— Begin Data shown —

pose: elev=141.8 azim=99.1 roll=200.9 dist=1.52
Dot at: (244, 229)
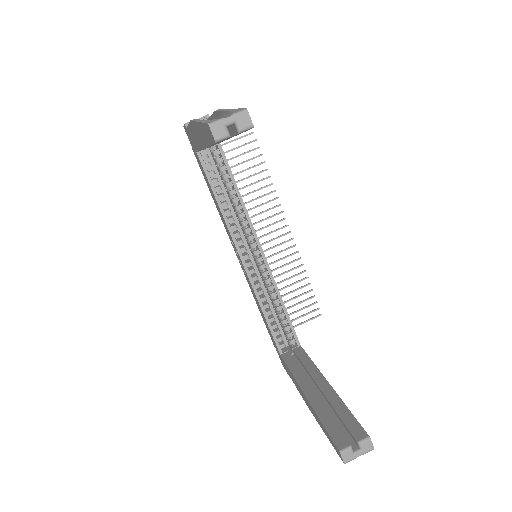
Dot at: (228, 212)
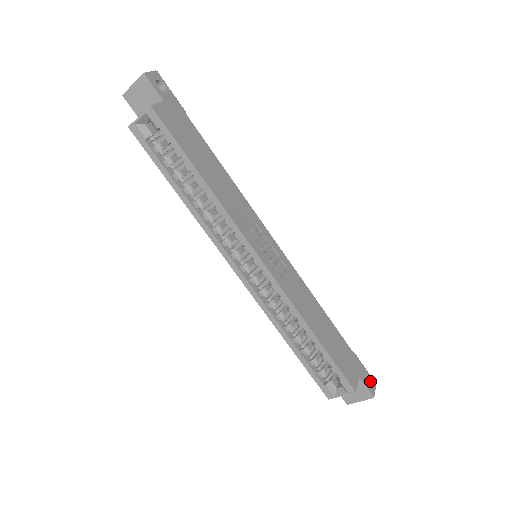
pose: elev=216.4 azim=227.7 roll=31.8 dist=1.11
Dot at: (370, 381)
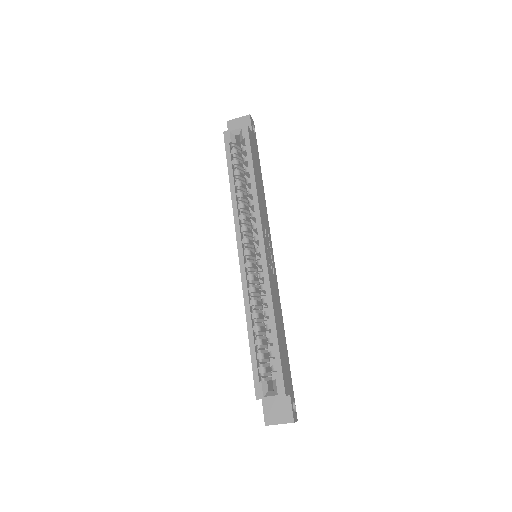
Dot at: (295, 412)
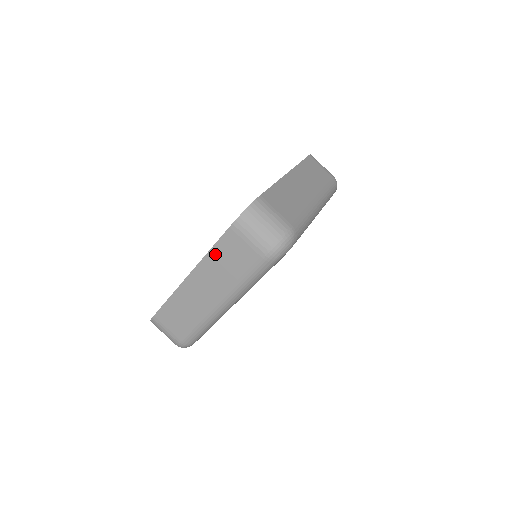
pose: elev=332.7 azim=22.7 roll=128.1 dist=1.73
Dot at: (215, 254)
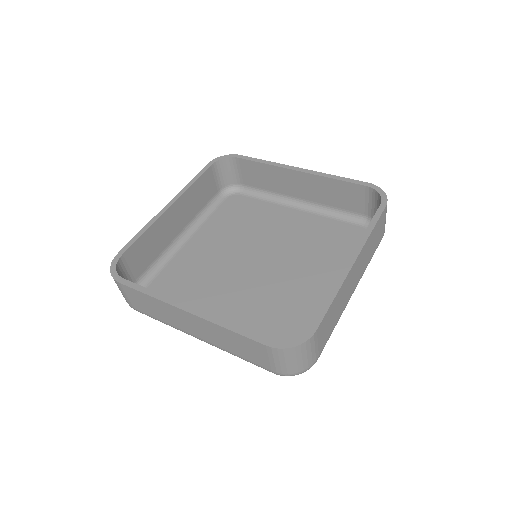
Dot at: (231, 334)
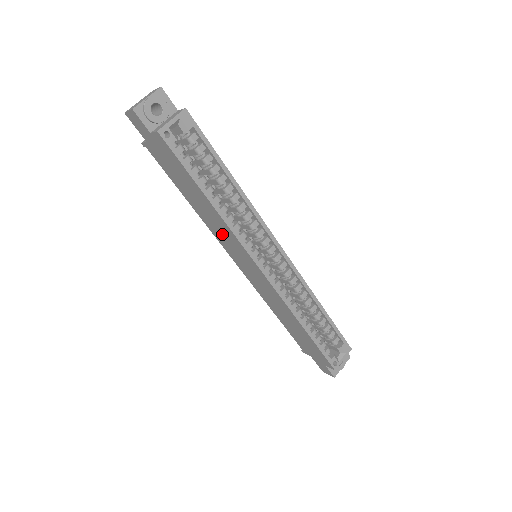
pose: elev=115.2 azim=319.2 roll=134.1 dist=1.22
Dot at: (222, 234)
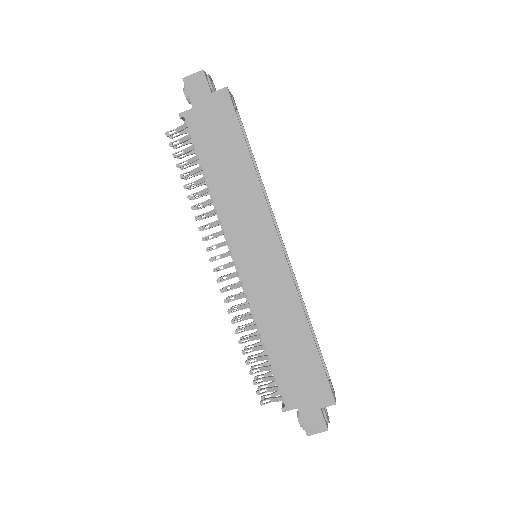
Dot at: (241, 211)
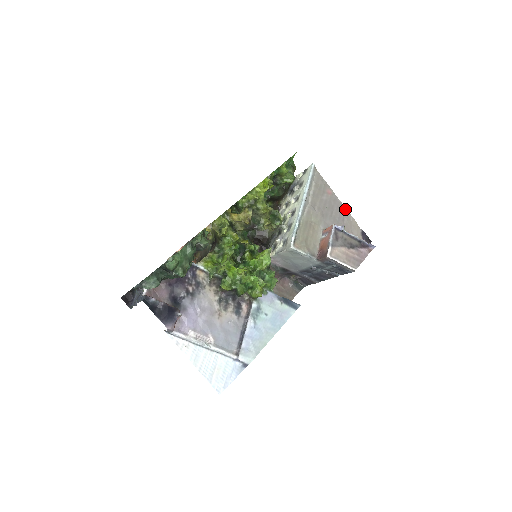
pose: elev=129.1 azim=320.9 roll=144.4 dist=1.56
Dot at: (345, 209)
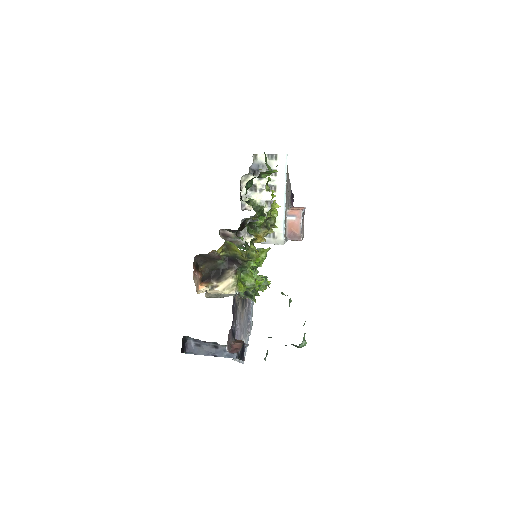
Dot at: (289, 180)
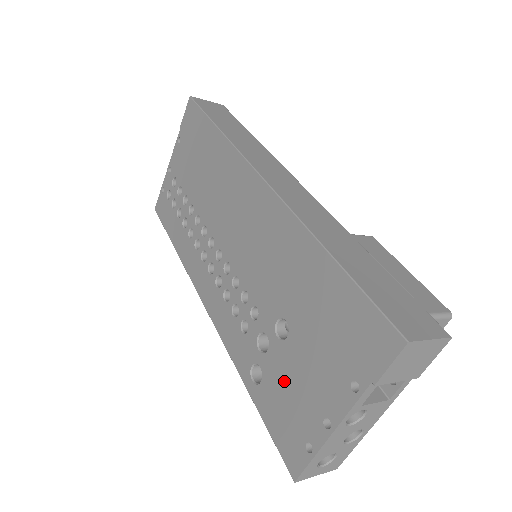
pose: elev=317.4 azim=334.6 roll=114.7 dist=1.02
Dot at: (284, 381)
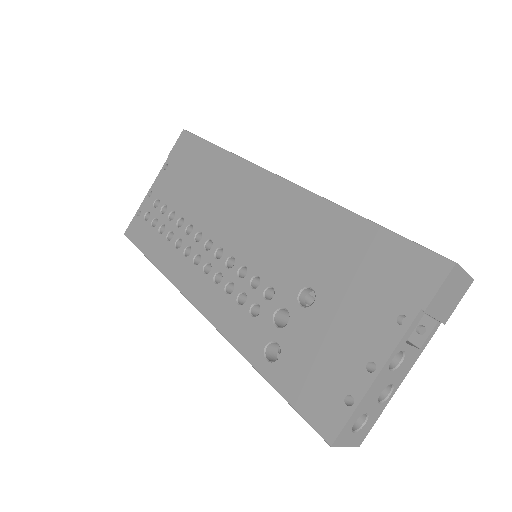
Dot at: (312, 345)
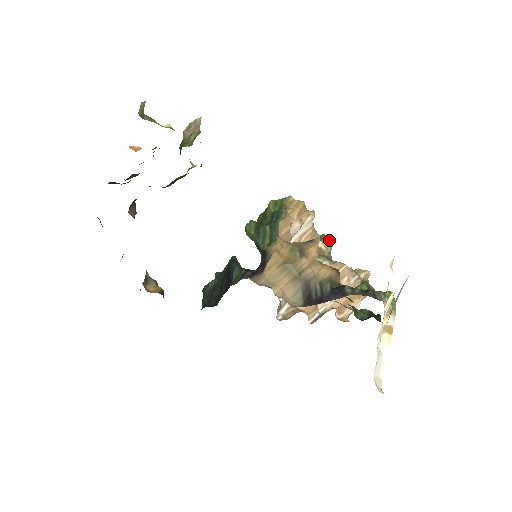
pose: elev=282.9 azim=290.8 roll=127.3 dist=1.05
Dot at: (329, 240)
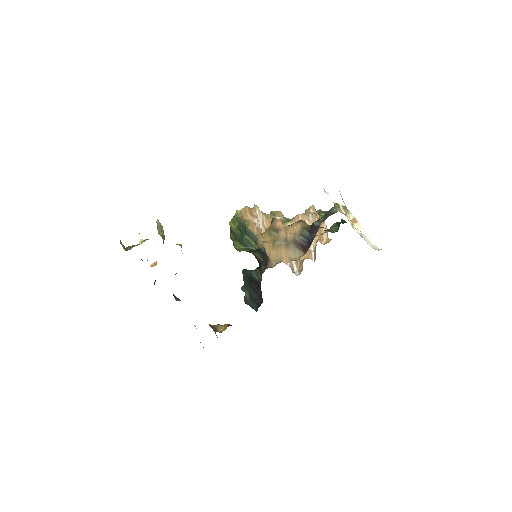
Dot at: (277, 211)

— End Data shown —

Written problem: Convert the lines above, from the line containing "pose: elev=282.9 azim=290.8" through the end of the records, into a JSON list of strings with one string per line, skipping blank lines and leaving the pictures out.

Result of the task:
[
  "pose: elev=282.9 azim=290.8 roll=127.3 dist=1.05",
  "Dot at: (329, 240)",
  "Dot at: (277, 211)"
]